Work order:
For the entries that follow, restate word for word the line containing "hfov_deg: 39.2", the line containing "exposure_s: 1/1953", and every line that lies between them.

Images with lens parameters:
◆ ◆ ◆ ◆ ◆ ◆ ◆
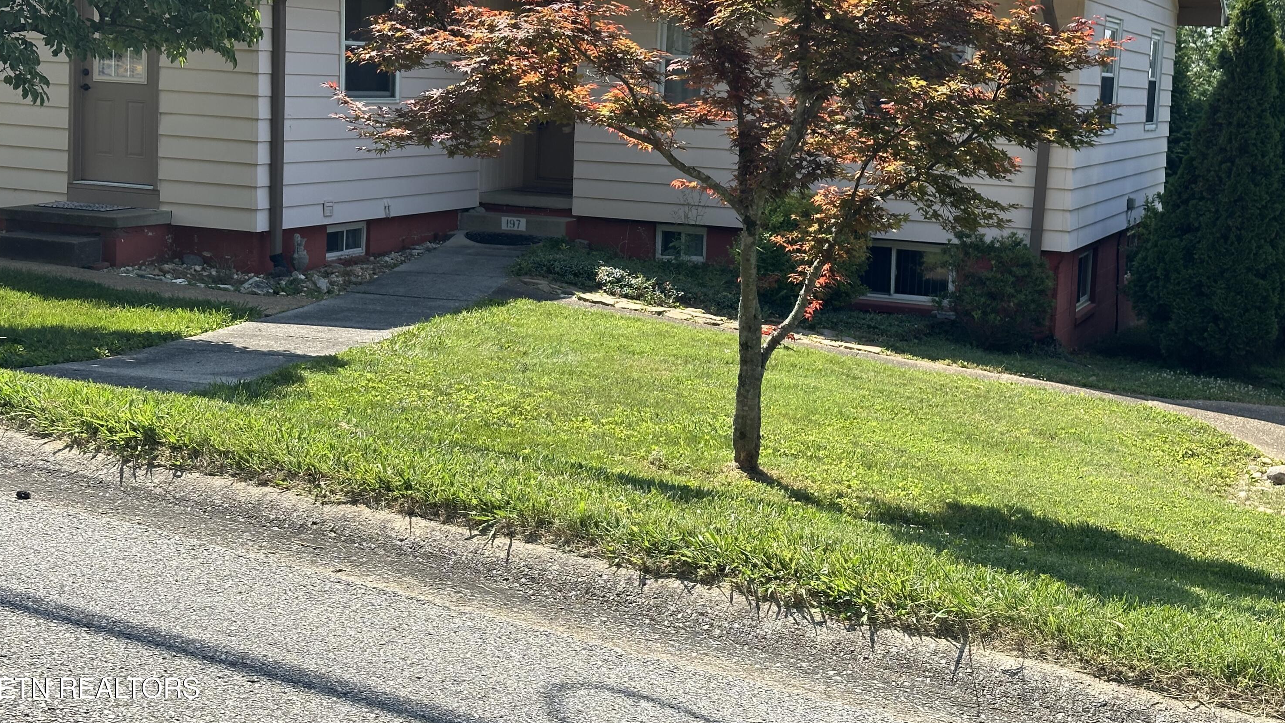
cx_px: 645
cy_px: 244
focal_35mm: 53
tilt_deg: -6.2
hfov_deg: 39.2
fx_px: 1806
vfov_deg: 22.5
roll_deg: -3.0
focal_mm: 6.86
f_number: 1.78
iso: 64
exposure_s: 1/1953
◆ ◆ ◆ ◆ ◆ ◆ ◆
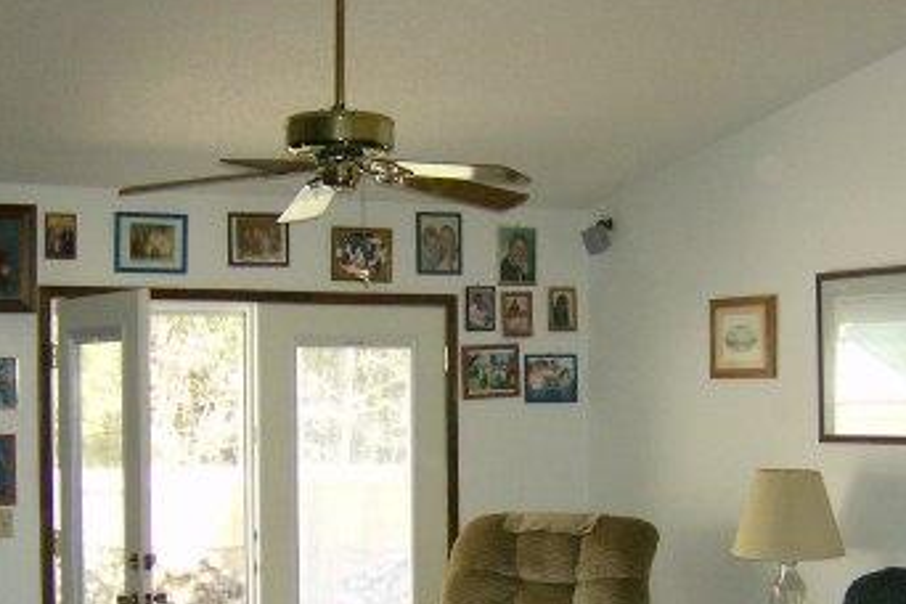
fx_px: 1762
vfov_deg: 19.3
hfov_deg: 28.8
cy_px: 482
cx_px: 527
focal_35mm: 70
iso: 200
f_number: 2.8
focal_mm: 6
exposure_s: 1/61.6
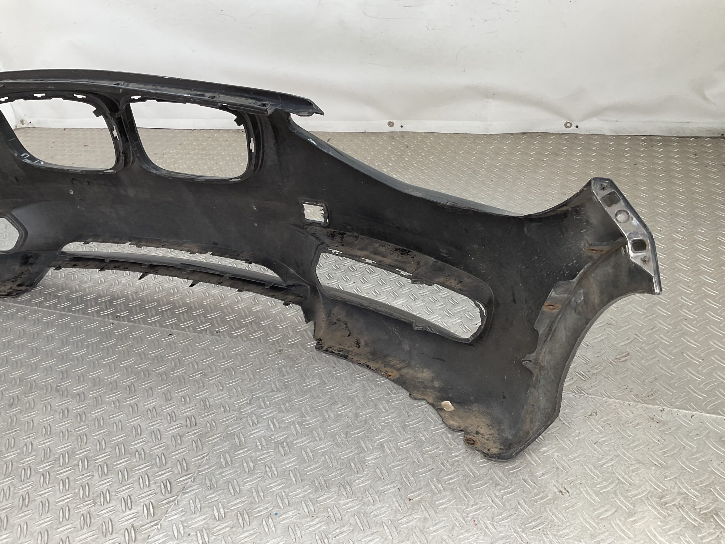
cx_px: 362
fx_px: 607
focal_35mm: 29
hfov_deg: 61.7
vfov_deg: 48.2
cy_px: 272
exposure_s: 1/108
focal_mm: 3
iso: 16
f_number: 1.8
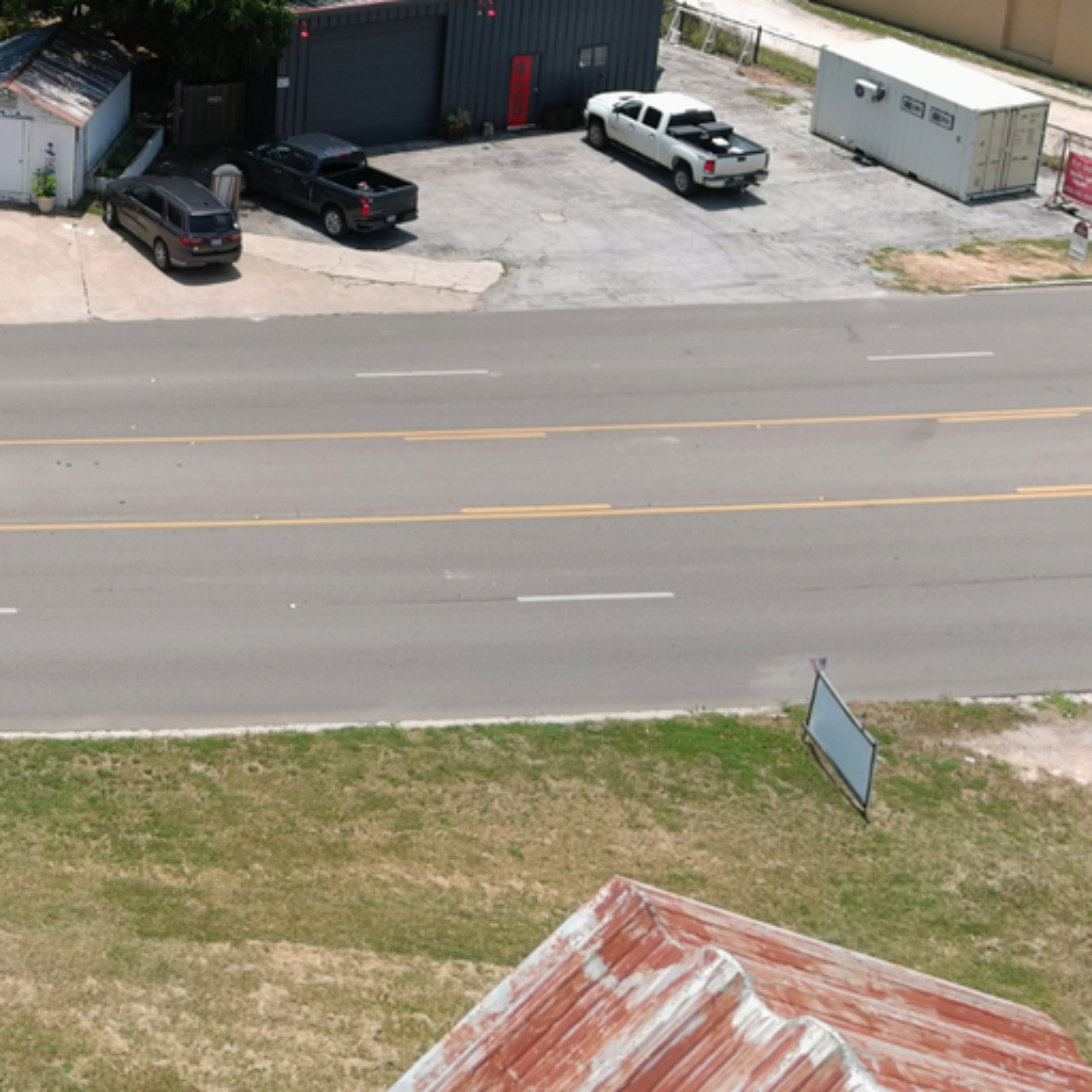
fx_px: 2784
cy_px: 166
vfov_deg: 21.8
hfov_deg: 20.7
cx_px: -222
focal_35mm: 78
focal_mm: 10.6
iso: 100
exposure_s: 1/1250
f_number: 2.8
◆ ◆ ◆ ◆ ◆ ◆ ◆
Response area:
hfov_deg: 39.2
fx_px: 1806
vfov_deg: 22.5
roll_deg: -3.0
focal_mm: 6.86
f_number: 1.78
iso: 64
exposure_s: 1/1953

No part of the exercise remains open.